Wednesday, November 13, 2013

Recipe: Roast Chicken and Vegetable Stew

Oh my goodness I can't believe how expensive baby sweet corn is! It's £10 per kilo at the co-op these days. That makes this lovely vegetable a rather seldom treat for me. This is a really nice quick, tasty, healthy dinner- that's great for getting 2.5 of your 5 a day easily, and for using up delicious leftover roast chicken. V8 is a tomato juice mixture, made of 8 different vegetable juices- I absolutely love it! You can just use tomato juice if you can't find V8 anywhere.
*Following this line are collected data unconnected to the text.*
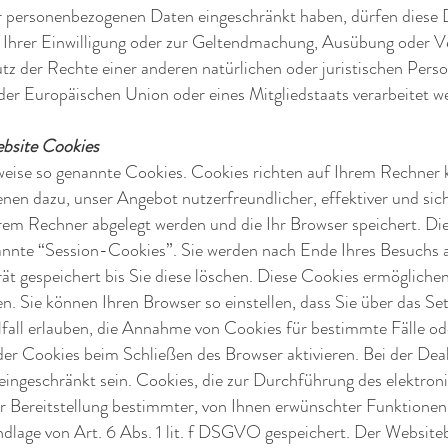
r personenbezogenen Daten eingeschränkt haben, dürfen diese 
 Ihrer Einwilligung oder zur Geltendmachung, Ausübung oder V
 der Rechte einer anderen natürlichen oder juristischen Pers
 der Europäischen Union oder eines Mitgliedstaats verarbeitet w
ebsite Cookies
lweise so genannte Cookies. Cookies richten auf Ihrem Rechner
enen dazu, unser Angebot nutzerfreundlicher, effektiver und si
Ihrem Rechner abgelegt werden und die Ihr Browser speichert. Di
annte “Session-Cookies”. Sie werden nach Ende Ihres Besuchs 
t gespeichert bis Sie diese löschen. Diese Cookies ermögliche
. Sie können Ihren Browser so einstellen, dass Sie über das Se
fall erlauben, die Annahme von Cookies für bestimmte Fälle ode
er Cookies beim Schließen des Browser aktivieren. Bei der Dea
 eingeschränkt sein. Cookies, die zur Durchführung des elektron
 Bereitstellung bestimmter, von Ihnen erwünschter Funktionen
ndlage von Art. 6 Abs. 1 lit. f DSGVO gespeichert. Der Websiteb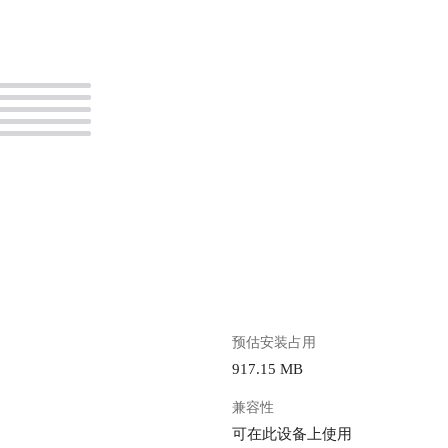
。
预估安装占用
917.15 MB
兼容性
可在此设备上使用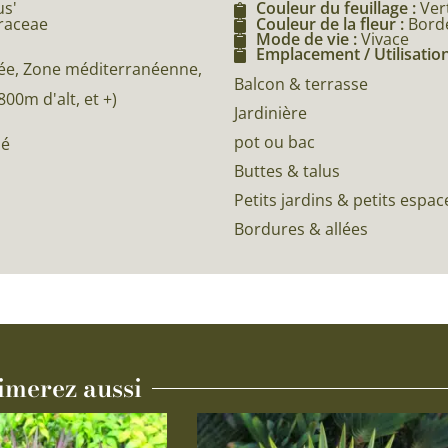
s'
Couleur du feuillage :
Ver
eraceae
Couleur de la fleur :
Bord
Mode de vie :
Vivace
Emplacement / Utilisation
e, Zone méditerranéenne,
Balcon & terrasse
0m d'alt, et +)
Jardinière
pot ou bac
né
Buttes & talus
Petits jardins & petits espac
Bordures & allées
imerez aussi
Ce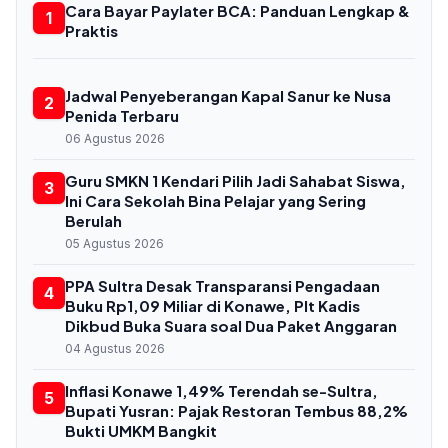
Cara Bayar Paylater BCA: Panduan Lengkap &
1
Praktis
Jadwal Penyeberangan Kapal Sanur ke Nusa
2
Penida Terbaru
06 Agustus 2026
Guru SMKN 1 Kendari Pilih Jadi Sahabat Siswa,
3
Ini Cara Sekolah Bina Pelajar yang Sering
Berulah
05 Agustus 2026
PPA Sultra Desak Transparansi Pengadaan
4
Buku Rp1,09 Miliar di Konawe, Plt Kadis
Dikbud Buka Suara soal Dua Paket Anggaran
04 Agustus 2026
Inflasi Konawe 1,49% Terendah se-Sultra,
5
Bupati Yusran: Pajak Restoran Tembus 88,2%
Bukti UMKM Bangkit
Roast Chicken and Vegetable Stew (serves 2)
1 tbsp extra virgin olive oil
1 white onion, diced
2 garlic cloves, finely diced
500ml chicken stock
100ml V8
175g baby sweetcorn, halved
1 rounded tbsp flour, mixed with a little water
320g leftover roast chicken (dark meat preferably)
150g asparagus, diced
125g frozen peas
Salt and pepper to taste

1. Fry the onion and garlic in the olive oil for 5 minutes. Add the chicken stock, V8, baby corn and flour mixture, and cook on a high heat for a further 5 minutes.
2. Add all the other ingredients, and cook on a medium heat, stirring occasionally, for 15 minute (or until the sauce has thickened). Season to taste and serve.